The PTI has already challenged this amendment. They may have many cogent reasons to
offer while seeking the annulment of the amendments by the respective high courts. First,
they may argue that, on the universal principle of the separation of the executive from the
judiciary, the tribunal cannot be appointed either by the government or the Election
Commission without consultation with the judiciary.
Second, the SC has declared that the EC harbored bad mala fide intent against the PTI,
and the EC was a party against the SIC and PTI in the impugned case. Therefore, the EC
cannot appoint Election Tribunals, where the EC and its appointed ROs will be the main
defendants. Third, since the elections were conducted based on the Election Amendment
Act 2023, any amendments made thereafter should, on all legal, moral, and ethical
grounds, apply to the next elections.
Furthermore, they may argue that the parliament passed the bill in undue haste, without
referring it to the standing committees of both the National Assembly and the Senate for
proper consultation and failed to achieve broader support for the bill.
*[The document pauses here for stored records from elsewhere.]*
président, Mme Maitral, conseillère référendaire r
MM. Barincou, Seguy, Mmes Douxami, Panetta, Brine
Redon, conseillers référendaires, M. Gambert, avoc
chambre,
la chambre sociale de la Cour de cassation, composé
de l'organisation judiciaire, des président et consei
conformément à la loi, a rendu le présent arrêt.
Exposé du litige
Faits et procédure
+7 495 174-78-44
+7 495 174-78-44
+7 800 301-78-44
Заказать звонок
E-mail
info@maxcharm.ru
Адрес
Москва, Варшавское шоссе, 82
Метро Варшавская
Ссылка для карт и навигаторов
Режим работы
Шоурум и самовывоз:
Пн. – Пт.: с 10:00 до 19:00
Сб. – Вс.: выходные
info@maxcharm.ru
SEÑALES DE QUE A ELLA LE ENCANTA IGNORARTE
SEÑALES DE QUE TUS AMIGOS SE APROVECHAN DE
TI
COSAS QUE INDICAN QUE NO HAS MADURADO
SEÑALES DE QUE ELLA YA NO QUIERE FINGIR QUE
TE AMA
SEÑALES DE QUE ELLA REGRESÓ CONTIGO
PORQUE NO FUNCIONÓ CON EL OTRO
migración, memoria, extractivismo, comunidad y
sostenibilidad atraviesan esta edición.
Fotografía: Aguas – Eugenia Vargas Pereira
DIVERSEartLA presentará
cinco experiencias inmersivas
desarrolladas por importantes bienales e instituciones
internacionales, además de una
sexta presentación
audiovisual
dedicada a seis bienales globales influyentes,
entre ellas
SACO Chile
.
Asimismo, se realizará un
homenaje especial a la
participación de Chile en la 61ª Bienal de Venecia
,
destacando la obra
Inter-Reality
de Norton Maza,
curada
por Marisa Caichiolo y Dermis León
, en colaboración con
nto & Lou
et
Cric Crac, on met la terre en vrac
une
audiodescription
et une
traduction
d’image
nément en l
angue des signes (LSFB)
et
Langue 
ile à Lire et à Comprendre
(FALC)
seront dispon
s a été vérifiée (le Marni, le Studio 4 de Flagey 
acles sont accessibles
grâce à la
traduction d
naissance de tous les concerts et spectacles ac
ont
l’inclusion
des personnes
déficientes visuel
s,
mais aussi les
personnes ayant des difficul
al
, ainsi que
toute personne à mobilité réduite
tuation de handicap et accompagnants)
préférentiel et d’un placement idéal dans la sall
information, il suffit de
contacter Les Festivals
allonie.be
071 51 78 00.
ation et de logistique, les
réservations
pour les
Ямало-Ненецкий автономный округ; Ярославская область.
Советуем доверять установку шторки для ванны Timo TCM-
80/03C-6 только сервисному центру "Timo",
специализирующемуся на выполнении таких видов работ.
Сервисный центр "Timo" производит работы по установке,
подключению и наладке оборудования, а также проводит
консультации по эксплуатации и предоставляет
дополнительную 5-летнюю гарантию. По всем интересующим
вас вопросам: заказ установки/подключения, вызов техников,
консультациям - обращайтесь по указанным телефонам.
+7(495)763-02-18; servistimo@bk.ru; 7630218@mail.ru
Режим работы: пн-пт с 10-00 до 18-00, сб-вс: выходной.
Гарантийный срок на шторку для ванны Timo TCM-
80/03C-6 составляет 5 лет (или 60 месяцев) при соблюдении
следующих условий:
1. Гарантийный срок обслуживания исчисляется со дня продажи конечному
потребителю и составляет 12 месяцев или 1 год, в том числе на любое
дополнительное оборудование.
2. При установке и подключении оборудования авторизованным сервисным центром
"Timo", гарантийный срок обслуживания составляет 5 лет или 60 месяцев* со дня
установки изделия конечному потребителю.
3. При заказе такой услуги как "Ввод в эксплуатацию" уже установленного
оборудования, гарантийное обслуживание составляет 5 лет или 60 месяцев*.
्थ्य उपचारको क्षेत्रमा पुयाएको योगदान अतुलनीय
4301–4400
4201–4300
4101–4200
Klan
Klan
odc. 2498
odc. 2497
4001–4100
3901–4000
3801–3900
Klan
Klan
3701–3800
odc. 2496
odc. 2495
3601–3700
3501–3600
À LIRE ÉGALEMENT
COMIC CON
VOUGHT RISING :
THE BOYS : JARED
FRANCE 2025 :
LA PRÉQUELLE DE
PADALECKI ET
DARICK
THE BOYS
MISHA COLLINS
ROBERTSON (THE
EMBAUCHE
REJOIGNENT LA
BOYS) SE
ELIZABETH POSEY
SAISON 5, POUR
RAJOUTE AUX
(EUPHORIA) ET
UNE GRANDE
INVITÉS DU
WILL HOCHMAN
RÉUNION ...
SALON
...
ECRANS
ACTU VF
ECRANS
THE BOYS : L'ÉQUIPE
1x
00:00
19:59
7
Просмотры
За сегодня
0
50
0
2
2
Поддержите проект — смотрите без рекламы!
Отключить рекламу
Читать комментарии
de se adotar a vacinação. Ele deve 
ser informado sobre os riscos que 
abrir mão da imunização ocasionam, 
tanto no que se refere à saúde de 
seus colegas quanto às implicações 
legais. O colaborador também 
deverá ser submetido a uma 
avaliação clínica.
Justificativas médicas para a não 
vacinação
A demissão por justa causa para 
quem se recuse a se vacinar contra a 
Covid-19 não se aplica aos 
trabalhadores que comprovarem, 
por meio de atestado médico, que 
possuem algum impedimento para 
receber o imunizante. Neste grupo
They may also argue that the bill was consented to by those members who were illegally
made part of the parliament on the reserved seats for women and minorities, which
actually belonged to the PTI. Moreover, the bill was passed by an incomplete house;
therefore, it may be annulled and referred back to the parliament for reconsideration after
both houses are complete and the bill is properly evaluated by the respective committees
of both the NA and the Senate.
I may close this article with the layman's views offered by my wife after the SC’s
decision. She said, "When the court makes a decision that appears to have delivered
justice, it gives us hope for a brighter future and motivates us to make our country
prosper. Conversely, it creates despair, hopelessness, and extinguishes the light even at
the end of the tunnel, causing society to lose confidence in the system and its own
strength.
Let us hope that our judiciary continues to strictly adhere to the constitution and provides
the nation with the hope of a better future."